Les Canadiens peuvent être fiers d'aider les enfants des pays en développement par l'entremise de l'Agence canadienne de développement international (ACDI), surtout en santé et en éducation. Le gouvernement du Canada a pris appui sur les succès obtenus dans ces domaines, et il a fait des enfants et des jeunes un de ses trois thèmes prioritaires pour ses activités de développement international. Cela fait partie de son plan d'action pour rendre l'aide plus efficace. Nous voulons aider les enfants et les jeunes des pays en développement en concentrant nos efforts sur trois fronts : la santé et la survie des enfants (ce qui comprend aussi la santé des mères), l'accès à une éducation de qualité et la sécurité.
Premièrement, nous voulons offrir aux enfants et à leurs mères un meilleur accès aux soins de santé de base, plus près de chez eux — surtout dans les collectivités où ils représentent la majorité de la population.
Mais cela ne doit pas nous faire oublier que partout dans le monde, plus d'un demi-million de femmes meurent chaque année de complications liées à la grossesse ou à l'accouchement. Ces tragédies surviennent presque toujours dans les pays en développement.
Avec notre nouvelle stratégie sur les enfants et les jeunes, nous allons consacrer d'importantes ressources à des programmes efficaces et ciblés pour répondre aux besoins en santé des mères et des enfants de moins de cinq ans, et pour aider les mères à être en assez bonne santé pour pouvoir accoucher et prendre soin de leurs enfants. Nous allons mettre l'accent sur les programmes pour lutter contre les principales maladies infectieuses qui touchent surtout les mères et les enfants et qu'on peut éviter ou soigner.
Deuxièmement, nous voulons donner accès aux enfants et aux jeunes — et surtout aux filles — à une éducation de base de qualité et à des possibilités d'apprentissage. L'éducation des filles est l'un des meilleurs investissements qu'un pays peut faire. Il faut donc absolument poursuivre notre travail en ce sens.
Notre objectif principal en matière d'éducation est d'améliorer la qualité de l'enseignement. Cela passe par une bonne formation des enseignants, par la production et la distribution de manuels scolaires adaptés aux réalités culturelles et par des programmes scolaires appropriés.
Troisièmement, le dernier volet de notre stratégie sur les enfants et les jeunes porte sur la sécurité. Comme le disait si justement Nelson Mandela, « la sécurité n'est pas le fruit du hasard, mais le résultat d'un consensus collectif et d'un investissement public. Nous devons à nos enfants, qui sont les citoyens les plus vulnérables de notre société, une vie sans violence et sans peur. »
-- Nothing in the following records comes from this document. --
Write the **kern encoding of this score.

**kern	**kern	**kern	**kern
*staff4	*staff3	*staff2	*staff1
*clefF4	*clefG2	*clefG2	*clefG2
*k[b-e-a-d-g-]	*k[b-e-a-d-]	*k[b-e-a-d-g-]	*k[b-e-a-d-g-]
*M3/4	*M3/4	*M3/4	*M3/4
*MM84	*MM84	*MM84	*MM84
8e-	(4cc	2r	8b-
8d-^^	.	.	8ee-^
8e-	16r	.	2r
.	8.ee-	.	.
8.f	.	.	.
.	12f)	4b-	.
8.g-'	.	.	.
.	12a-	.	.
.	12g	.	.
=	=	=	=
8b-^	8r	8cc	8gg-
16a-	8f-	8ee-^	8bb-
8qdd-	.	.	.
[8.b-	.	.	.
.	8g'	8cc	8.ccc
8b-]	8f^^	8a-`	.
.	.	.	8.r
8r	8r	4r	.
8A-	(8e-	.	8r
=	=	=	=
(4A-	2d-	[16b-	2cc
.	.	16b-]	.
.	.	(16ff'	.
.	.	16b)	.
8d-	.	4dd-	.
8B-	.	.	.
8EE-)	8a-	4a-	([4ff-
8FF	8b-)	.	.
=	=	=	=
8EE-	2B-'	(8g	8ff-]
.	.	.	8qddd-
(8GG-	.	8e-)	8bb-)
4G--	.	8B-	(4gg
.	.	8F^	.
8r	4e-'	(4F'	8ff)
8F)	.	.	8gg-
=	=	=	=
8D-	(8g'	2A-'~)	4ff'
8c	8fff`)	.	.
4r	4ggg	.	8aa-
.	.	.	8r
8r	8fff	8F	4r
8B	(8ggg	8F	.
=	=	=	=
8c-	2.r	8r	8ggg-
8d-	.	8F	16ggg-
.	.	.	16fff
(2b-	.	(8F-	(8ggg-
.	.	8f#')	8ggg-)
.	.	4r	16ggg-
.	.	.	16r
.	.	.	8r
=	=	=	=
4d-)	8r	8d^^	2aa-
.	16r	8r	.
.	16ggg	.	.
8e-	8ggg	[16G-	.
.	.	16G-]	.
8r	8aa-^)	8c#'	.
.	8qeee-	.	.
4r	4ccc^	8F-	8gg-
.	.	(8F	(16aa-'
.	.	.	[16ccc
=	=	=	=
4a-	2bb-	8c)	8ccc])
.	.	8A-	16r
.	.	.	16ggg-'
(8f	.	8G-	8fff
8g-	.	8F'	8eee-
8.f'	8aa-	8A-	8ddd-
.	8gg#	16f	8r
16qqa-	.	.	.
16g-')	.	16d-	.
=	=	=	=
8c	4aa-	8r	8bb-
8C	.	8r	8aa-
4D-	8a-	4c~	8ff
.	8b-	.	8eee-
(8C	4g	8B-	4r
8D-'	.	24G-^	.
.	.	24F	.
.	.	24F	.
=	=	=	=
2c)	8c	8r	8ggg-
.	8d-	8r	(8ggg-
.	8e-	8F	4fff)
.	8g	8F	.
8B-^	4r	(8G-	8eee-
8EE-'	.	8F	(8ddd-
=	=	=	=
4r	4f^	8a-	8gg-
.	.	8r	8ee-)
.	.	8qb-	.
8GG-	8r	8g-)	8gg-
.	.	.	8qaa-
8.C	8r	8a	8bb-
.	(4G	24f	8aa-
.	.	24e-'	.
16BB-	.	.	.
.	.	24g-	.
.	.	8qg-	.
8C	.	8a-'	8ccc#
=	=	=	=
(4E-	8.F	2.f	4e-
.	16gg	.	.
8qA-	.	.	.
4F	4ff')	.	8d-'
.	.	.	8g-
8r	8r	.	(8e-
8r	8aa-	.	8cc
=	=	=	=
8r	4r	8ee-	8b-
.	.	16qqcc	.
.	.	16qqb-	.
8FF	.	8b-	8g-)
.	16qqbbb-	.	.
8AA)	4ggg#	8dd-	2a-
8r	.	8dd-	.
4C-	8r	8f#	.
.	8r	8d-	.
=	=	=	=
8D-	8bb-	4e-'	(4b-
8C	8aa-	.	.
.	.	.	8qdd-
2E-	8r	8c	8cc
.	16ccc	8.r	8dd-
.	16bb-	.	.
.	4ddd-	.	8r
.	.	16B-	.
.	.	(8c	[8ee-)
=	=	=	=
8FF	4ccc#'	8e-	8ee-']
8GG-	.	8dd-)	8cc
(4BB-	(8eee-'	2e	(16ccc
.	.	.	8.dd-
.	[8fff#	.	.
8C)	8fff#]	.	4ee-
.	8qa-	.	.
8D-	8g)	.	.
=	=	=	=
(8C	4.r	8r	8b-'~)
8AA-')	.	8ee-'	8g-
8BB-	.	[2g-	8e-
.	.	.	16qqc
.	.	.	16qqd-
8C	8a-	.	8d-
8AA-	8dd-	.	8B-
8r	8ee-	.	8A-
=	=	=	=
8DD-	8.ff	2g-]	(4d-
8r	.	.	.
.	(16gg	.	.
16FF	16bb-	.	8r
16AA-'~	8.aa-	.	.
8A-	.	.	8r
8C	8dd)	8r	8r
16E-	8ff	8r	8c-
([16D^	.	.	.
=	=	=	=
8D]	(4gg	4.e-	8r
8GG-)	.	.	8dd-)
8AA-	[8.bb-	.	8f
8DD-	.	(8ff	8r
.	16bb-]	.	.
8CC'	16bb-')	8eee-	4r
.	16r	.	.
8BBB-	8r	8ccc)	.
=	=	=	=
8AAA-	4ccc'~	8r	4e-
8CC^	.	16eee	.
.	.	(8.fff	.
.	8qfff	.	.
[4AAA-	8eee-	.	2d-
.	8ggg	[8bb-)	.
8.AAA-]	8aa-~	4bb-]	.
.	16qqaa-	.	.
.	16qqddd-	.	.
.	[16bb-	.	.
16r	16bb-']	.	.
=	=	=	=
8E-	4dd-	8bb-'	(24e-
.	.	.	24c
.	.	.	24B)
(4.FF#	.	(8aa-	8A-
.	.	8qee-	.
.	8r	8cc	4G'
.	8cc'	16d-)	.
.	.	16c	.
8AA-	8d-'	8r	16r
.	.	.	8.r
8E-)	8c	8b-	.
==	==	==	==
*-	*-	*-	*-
Je tiens à souligner ceci : dans ses interventions au profit des enfants et des jeunes, l'ACDI va privilégier les projets et les programmes ayant déjà démontré qu'ils sont durables, qu'ils renforcent les capacités des collectivités et qu'ils peuvent être pris en charge par celles-ci.
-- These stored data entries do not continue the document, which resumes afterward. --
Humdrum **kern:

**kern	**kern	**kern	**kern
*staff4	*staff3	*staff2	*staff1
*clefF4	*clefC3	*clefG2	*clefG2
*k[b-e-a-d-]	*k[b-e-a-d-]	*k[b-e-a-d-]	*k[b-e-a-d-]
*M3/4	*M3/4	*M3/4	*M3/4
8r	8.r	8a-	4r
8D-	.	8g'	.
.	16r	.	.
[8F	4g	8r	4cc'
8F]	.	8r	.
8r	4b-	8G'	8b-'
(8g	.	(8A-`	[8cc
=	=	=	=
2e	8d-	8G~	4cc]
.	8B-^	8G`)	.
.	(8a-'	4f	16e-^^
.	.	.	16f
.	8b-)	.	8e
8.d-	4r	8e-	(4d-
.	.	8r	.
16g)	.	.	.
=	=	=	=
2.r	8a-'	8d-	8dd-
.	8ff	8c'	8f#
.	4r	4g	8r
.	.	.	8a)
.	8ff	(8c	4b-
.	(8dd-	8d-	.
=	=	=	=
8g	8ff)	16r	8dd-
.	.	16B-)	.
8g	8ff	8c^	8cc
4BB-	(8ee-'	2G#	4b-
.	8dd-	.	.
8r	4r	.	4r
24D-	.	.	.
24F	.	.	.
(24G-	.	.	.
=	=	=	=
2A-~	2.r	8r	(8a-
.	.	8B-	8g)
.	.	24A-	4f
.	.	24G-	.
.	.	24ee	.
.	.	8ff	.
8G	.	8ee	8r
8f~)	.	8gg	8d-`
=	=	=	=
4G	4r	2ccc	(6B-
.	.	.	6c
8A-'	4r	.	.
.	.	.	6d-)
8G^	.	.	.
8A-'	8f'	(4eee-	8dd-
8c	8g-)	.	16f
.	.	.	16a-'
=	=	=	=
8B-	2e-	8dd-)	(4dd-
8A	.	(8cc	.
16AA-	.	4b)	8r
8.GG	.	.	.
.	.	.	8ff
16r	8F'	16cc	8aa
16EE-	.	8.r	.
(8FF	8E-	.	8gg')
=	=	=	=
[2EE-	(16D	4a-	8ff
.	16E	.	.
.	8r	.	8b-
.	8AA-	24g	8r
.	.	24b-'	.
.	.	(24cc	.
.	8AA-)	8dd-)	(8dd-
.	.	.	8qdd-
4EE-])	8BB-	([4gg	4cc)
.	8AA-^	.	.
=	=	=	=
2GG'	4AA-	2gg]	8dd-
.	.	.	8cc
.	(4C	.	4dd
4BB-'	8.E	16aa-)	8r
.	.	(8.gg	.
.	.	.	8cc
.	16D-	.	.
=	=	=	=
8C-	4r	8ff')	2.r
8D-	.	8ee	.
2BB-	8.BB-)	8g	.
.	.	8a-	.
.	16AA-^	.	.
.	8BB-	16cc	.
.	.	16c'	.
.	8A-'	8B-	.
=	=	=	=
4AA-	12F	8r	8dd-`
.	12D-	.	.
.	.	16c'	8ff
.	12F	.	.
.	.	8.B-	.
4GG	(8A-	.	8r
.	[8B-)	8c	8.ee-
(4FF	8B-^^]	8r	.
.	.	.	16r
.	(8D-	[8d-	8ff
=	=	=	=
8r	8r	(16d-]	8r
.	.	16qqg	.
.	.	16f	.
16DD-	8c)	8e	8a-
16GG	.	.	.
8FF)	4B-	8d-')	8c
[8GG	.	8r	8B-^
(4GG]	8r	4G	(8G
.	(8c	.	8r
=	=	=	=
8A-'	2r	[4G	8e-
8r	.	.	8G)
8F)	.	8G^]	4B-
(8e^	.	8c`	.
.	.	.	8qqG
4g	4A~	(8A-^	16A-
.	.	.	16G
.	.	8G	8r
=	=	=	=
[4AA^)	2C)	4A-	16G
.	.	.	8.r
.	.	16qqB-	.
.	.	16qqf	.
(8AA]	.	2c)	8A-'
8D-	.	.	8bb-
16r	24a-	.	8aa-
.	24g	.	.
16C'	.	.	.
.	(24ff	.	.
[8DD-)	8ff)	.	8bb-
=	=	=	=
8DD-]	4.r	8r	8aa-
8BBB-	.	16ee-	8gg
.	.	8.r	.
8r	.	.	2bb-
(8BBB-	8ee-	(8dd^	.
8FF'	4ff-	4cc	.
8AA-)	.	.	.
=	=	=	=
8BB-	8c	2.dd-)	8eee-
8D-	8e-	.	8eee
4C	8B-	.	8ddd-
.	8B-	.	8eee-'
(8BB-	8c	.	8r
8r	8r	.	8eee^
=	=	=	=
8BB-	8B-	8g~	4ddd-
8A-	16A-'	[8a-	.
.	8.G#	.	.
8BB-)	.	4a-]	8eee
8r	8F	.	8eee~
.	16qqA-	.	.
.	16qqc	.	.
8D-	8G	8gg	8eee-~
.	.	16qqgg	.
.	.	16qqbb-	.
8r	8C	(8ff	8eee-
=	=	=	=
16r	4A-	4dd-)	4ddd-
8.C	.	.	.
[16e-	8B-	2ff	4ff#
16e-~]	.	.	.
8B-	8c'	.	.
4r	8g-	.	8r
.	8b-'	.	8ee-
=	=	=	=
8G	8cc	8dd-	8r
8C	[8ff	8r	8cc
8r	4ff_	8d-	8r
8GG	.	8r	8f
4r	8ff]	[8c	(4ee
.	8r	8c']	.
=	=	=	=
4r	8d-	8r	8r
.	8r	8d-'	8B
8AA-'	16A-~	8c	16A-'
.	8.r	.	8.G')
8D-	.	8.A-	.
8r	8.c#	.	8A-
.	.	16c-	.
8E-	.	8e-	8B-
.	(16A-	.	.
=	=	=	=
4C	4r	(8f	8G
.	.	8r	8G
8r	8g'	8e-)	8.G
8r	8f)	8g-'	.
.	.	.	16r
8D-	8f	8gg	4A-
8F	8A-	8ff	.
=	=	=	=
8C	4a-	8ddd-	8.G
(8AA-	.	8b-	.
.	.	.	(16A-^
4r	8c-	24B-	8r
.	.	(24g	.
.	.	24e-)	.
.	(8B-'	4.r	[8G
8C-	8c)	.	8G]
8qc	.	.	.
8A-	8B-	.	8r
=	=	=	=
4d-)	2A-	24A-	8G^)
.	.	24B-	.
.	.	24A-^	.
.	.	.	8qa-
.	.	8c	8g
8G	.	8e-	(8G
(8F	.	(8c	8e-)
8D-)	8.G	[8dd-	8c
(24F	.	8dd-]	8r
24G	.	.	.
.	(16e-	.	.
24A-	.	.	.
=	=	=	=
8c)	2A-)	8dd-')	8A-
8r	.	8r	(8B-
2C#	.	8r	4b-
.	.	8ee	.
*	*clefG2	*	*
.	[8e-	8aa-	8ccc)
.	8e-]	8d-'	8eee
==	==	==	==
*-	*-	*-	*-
Nous appuyons les projets conçus avec les gouvernements et les collectivités, surtout ceux qui sont conformes aux plans et aux cadres nationaux ou locaux ou qui font partie des stratégies sectorielles, régionales ou nationales pour réduire la pauvreté.
Nous nous sommes engagés à être transparents. C'est pourquoi nous établissons, pour chaque projet appuyé par l'ACDI, quels sont les résultats attendus — tant sur le plan qualitatif que quantitatif. L'ACDI informera le public canadien de ses résultats de développement dans ses rapports annuels.
Nous voulons que les enfants qui vivent aujourd'hui dans la pauvreté deviennent des citoyens plein de ressources, actifs et productifs, prêts à bâtir un avenir meilleur pour la génération suivante.
Ne dit-on pas que les enfants sont les messages vivants que nous adressons à une époque que nous ne connaîtrons pas?